Dans l'atelier découverte « ePortfolio », Eric Bruillard a fait une présentation très claire des enjeux pédagogiques liés à la création d'un portfolio. De son expérience et de celles de ses étudiants, la difficulté dans cet exercice semble reposer pour beaucoup sur la liberté d'action que l'on a pour parler de soi. La contrainte de temps est nécessaire, un portfolio n'étant de toute façon jamais terminé. Les technologies ne sont pas un réel problème, puisque l'intérêt est de parler de soi avec les moyens que l'on possède. Eric B. a donné de bonnes idées de pratique, comme ces étudiants qui ont composé un portfolio à trois avec parties spécifiques pour chacun, celui qui a fait différentes entrées selon le profil du visiteur (employeur, amis...), ceux qui impliquent leur conjoints, ceux qui s'appuient sur l'image métaphorique, etc. Suite à cela l'écriture d'un simple CV devient fade ! Espérons seulement que le portfolio, ce travail introspectif et original, soit reconnu au même titre.

Le concept de « micro-learning », introduit par Frédéric Soussin (CNAM Pau) lors d'un atelier découverte, réhabilite et formalise avec justesse la « formation tout au long de la vie ». Pourquoi ne pas se former au quotidien mais en permanence, sur des moments courts mais efficaces, avec du contenu aggrégué depuis différentes sources d'information, le tout avec un formateur qui coordonne le processus et apporte son soutien. Cela responsabilise également l'apprenant, qui devient acteur de sa formation. Les outils technologiques actuels et ceux à venir permettent de monter ce genre de dispositif de formation, par l'assemblage de leurs fonctionnalités (NDLA: sans s'enfermer dans la rigueur d'une plate-forme globalisante et centralisatrice !). Cela confirme ce que nous pensons depuis longtemps au CRI, internet dans son ensemble est la plate-forme de formation de l'avenir, celle qui n'emprisonne pas l'apprenant dans une « classe virtuelle », et qui redonne au e-prof son rôle de guide vers de nouvelles façons d'apprendre. Comme le professeur « classique », qui sélectionne les bonnes pages parmi les millions que comporte la bibliothèque.

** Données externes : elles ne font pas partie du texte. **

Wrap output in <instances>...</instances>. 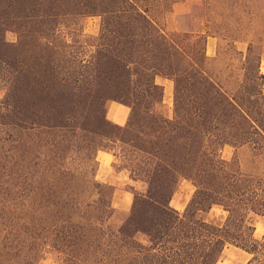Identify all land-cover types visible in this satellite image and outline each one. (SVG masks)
Listing matches in <instances>:
<instances>
[{
	"label": "trees",
	"instance_id": "obj_1",
	"mask_svg": "<svg viewBox=\"0 0 264 264\" xmlns=\"http://www.w3.org/2000/svg\"><path fill=\"white\" fill-rule=\"evenodd\" d=\"M1 1L22 39L9 45L0 29V264L48 252L62 264H217L228 246L264 264L254 223L264 219L262 39L235 76L206 56L207 34H169L136 0ZM91 16L97 36L75 52L65 43L60 66L52 36H74ZM157 78L173 83L170 115ZM109 101L129 108L123 126L107 119ZM87 110L96 123L74 125ZM99 150L146 186L116 228L114 189L96 180ZM181 180L194 192L179 212L170 201Z\"/></svg>",
	"mask_w": 264,
	"mask_h": 264
},
{
	"label": "rangeland",
	"instance_id": "obj_2",
	"mask_svg": "<svg viewBox=\"0 0 264 264\" xmlns=\"http://www.w3.org/2000/svg\"><path fill=\"white\" fill-rule=\"evenodd\" d=\"M141 7L149 10L151 17L167 33L186 32L190 27L200 29L203 34H207L205 52L210 60L214 61V68L231 72L235 76L240 74V65L244 60L247 49L252 40L256 37L261 38L260 44H253L254 51L262 54L260 65L261 73L264 75V0H163L158 4L153 0H136ZM5 6L0 0V29L1 36L9 45H15L21 41L19 29L12 23L10 18L4 16ZM22 21L18 22V27ZM100 28V17L91 16L77 21L74 29L75 35L68 34L64 30L63 34L58 33L52 36L56 43V48L60 53L58 62L60 66H66L70 62L68 51L64 47L65 43L72 46V51H78L80 45L93 41ZM23 28H20V33ZM26 43L30 37L24 39ZM51 41V39H50ZM79 45V46H78ZM90 50L85 52L84 56L78 59L87 60ZM66 56V57H65ZM156 82L164 86V111L170 115L172 111L173 83L167 79L157 78ZM3 97V91L0 90V100ZM107 102L106 110L109 103ZM117 103V102H115ZM120 104V103H118ZM122 105V104H121ZM125 106V105H123ZM87 111H81L75 120L74 125L90 128L96 123L99 115H94ZM88 114V115H87ZM115 112L113 118L115 116ZM124 125V124H123ZM122 125V126H123ZM84 133V132H82ZM108 154V155H107ZM111 153L99 150L96 153L97 171L96 180L101 183H108L114 189L112 205L116 210L115 216L110 224L113 228L119 226L125 217L129 214L135 192H144L146 186L142 182H133L129 179L128 173L122 169V163L119 160H108ZM221 156L230 160L233 156V150L225 146L221 151ZM194 192V187L186 180L178 183L174 192L170 206L175 210L182 212ZM219 210L213 208L207 217L218 216ZM255 237L262 239L264 237V219L254 217ZM249 256L243 252L228 246L224 249L221 259L217 264H246ZM37 264H62L57 260L52 252L46 253Z\"/></svg>",
	"mask_w": 264,
	"mask_h": 264
},
{
	"label": "crops",
	"instance_id": "obj_3",
	"mask_svg": "<svg viewBox=\"0 0 264 264\" xmlns=\"http://www.w3.org/2000/svg\"><path fill=\"white\" fill-rule=\"evenodd\" d=\"M113 109H114L118 118H113L112 114H110L111 110H113ZM128 115H129V108L126 106H123V105L115 103V102H111L107 106L106 117L110 122H112L114 124L122 126L123 124L126 123ZM112 158H113V156L110 155L108 160L110 161V160H112ZM234 249H237V248H234ZM237 250H239V249H237ZM239 251H241V250H239ZM241 252H243V251H241ZM243 253L246 254L247 256H249L247 253H245V252H243Z\"/></svg>",
	"mask_w": 264,
	"mask_h": 264
}]
</instances>
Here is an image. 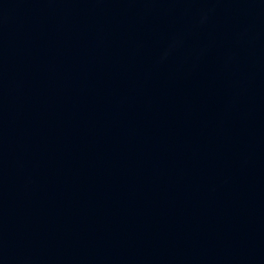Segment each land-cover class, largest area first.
I'll return each mask as SVG.
<instances>
[{"label": "water", "instance_id": "water-1", "mask_svg": "<svg viewBox=\"0 0 264 264\" xmlns=\"http://www.w3.org/2000/svg\"><path fill=\"white\" fill-rule=\"evenodd\" d=\"M0 264H264V0H0Z\"/></svg>", "mask_w": 264, "mask_h": 264}]
</instances>
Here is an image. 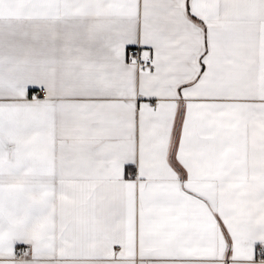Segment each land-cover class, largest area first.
<instances>
[{
  "label": "snow or ice",
  "instance_id": "obj_1",
  "mask_svg": "<svg viewBox=\"0 0 264 264\" xmlns=\"http://www.w3.org/2000/svg\"><path fill=\"white\" fill-rule=\"evenodd\" d=\"M0 264H264V0H0Z\"/></svg>",
  "mask_w": 264,
  "mask_h": 264
}]
</instances>
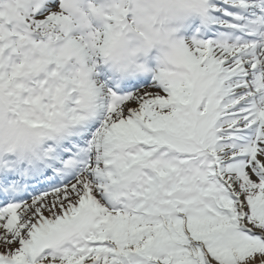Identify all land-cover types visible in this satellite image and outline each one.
<instances>
[{
    "label": "snow or ice",
    "instance_id": "snow-or-ice-1",
    "mask_svg": "<svg viewBox=\"0 0 264 264\" xmlns=\"http://www.w3.org/2000/svg\"><path fill=\"white\" fill-rule=\"evenodd\" d=\"M180 6L0 0V264H264V0Z\"/></svg>",
    "mask_w": 264,
    "mask_h": 264
},
{
    "label": "clouds",
    "instance_id": "clouds-1",
    "mask_svg": "<svg viewBox=\"0 0 264 264\" xmlns=\"http://www.w3.org/2000/svg\"><path fill=\"white\" fill-rule=\"evenodd\" d=\"M175 4H176V11L177 13H179L182 10L180 6L181 0H175ZM164 26L167 28L176 27L177 21L172 16H169L165 19ZM5 136H6V132H5Z\"/></svg>",
    "mask_w": 264,
    "mask_h": 264
}]
</instances>
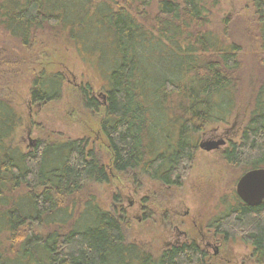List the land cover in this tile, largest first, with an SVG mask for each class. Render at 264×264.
<instances>
[{"label": "trees", "instance_id": "trees-1", "mask_svg": "<svg viewBox=\"0 0 264 264\" xmlns=\"http://www.w3.org/2000/svg\"><path fill=\"white\" fill-rule=\"evenodd\" d=\"M264 69V0H248ZM207 0H0V31L30 50L48 29L66 32L78 50L95 54L106 76L105 100L79 88L83 106L100 118L110 168L88 137L65 141L39 136L17 141L22 113L0 91V264H210L196 240L154 255L128 239L130 221L115 198L109 208L87 200L75 217L71 199L112 173L144 174L181 186L193 167L198 139L234 110L243 47L208 27ZM228 23V22H227ZM228 25V24H227ZM11 53L0 48V81ZM62 72L33 73L30 102L63 96ZM225 160L264 168V79L240 141ZM74 216V217H73ZM213 225L240 235L264 264V201L250 206L234 196Z\"/></svg>", "mask_w": 264, "mask_h": 264}, {"label": "rangeland", "instance_id": "rangeland-1", "mask_svg": "<svg viewBox=\"0 0 264 264\" xmlns=\"http://www.w3.org/2000/svg\"><path fill=\"white\" fill-rule=\"evenodd\" d=\"M207 6L208 27L220 34L227 28L229 40L242 45L239 57L242 68L238 73L234 110L227 122L209 125L197 139L202 143L218 141L210 138H229L228 143L217 150L199 149L181 186H166L141 173L136 178L132 173L114 172L109 183L88 184L71 199L69 208L74 209L76 217L90 198L105 208L119 198L130 221L129 241L156 256L169 245L184 242L182 232H185L207 251L210 264H259L250 243L240 235L227 238L213 223L227 204L234 202L237 182L249 170L246 166L229 164L223 151L240 141L264 79L261 43L256 36L254 9L248 0H207ZM1 47L11 53L12 64L10 72L0 81V91L13 100L24 117L17 141L26 148L39 136L61 141L88 137L110 168V152L100 130V118L83 106L79 95L80 87L90 85L92 94L104 101L107 79L98 71L97 56L84 53L81 47L77 50L66 32L57 28L40 32L30 50L0 31ZM42 69L62 72L65 87L60 100L35 105L30 102L29 87L33 73Z\"/></svg>", "mask_w": 264, "mask_h": 264}, {"label": "water", "instance_id": "water-1", "mask_svg": "<svg viewBox=\"0 0 264 264\" xmlns=\"http://www.w3.org/2000/svg\"><path fill=\"white\" fill-rule=\"evenodd\" d=\"M224 144L223 140L203 141L201 148L213 150ZM236 192L239 197L250 206L264 201V168H253L245 172L237 182Z\"/></svg>", "mask_w": 264, "mask_h": 264}, {"label": "flooded vegetation", "instance_id": "flooded-vegetation-1", "mask_svg": "<svg viewBox=\"0 0 264 264\" xmlns=\"http://www.w3.org/2000/svg\"><path fill=\"white\" fill-rule=\"evenodd\" d=\"M104 98V97H103ZM104 100H105V98H104ZM214 131H217V130H214ZM226 135L228 134V132H226L225 133ZM210 139H215V140H223V138H219V139H217V138H210ZM226 140H223L224 141V145H226L227 143H228V141H229V138H225ZM198 148L199 149H203V148H201V143H200V141H198ZM223 146V145H222ZM219 149V148H218ZM213 150H217V149H213ZM223 156H224V151H223ZM250 170V169H249ZM247 172V171H246ZM240 179V178H239ZM238 198V199H240L242 202H243V200L239 197V195L237 194V192H236V195H235V198ZM245 203V202H244ZM246 204V203H245ZM182 235H184L185 237H186V240L184 241V242H189L190 241V239L187 237V235H186V233L184 232H182ZM191 240H194V239H191ZM181 243H183V242H181ZM175 244H180V243H175ZM171 245H174V244H171ZM171 245H169V246H171ZM210 245V244H209Z\"/></svg>", "mask_w": 264, "mask_h": 264}]
</instances>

Parmi la cinquantaine d'initiatives présentées le vendredi après-midi, Yannick Hamon présentait le projet AMICO (Aide à la Mobilité Internationale par la Communication Orale) qu'il dirige, à l'université Stendhal de Grenoble. Un des problèmes que rencontrent les étudiants étrangers est la compréhension du discours dans les cours magistraux. Lorsqu'un professeur dispense son cours il utilise différents codes pour s'exprimer : exemples, humour, digressions, le tout enchaîné parfois de façon confuse pour ceux qui comprennent mal le français, rendant la compréhension et la prise de note difficiles. Le projet AMICO permet de se former, via un site web, à l'analyse du discours. Basé sur une vidéo de cours magistral, l'outil permet aux étudiants d'apprendre à décortiquer un discours et d'en noter l'essentiel.

D'autres initiatives intéressantes : Mobinet (simulateur de mobiles programmable, INPG), les voyelles labialisées du français (Université Stendhal de Grenoble), le simulateur de procédures judiciaires (Faculté virtuelle de droit Lyon 3), le Dictionnaire numérique de l'Administration française et l'Encyclopédie numérique des Droits de l'Homme (IEP), et bien d'autres, à voir sur le site GreCO.

Nous félicitons et remercions le GreCO pour l'organisation de ces journées équilibrées, entre conférences, débats, ateliers, galerie de réalisations. Nous y serons donc à nouveau l'année prochaine ! Un merci particulier à Daniel Seyve et Michel Perrier pour leur invitation.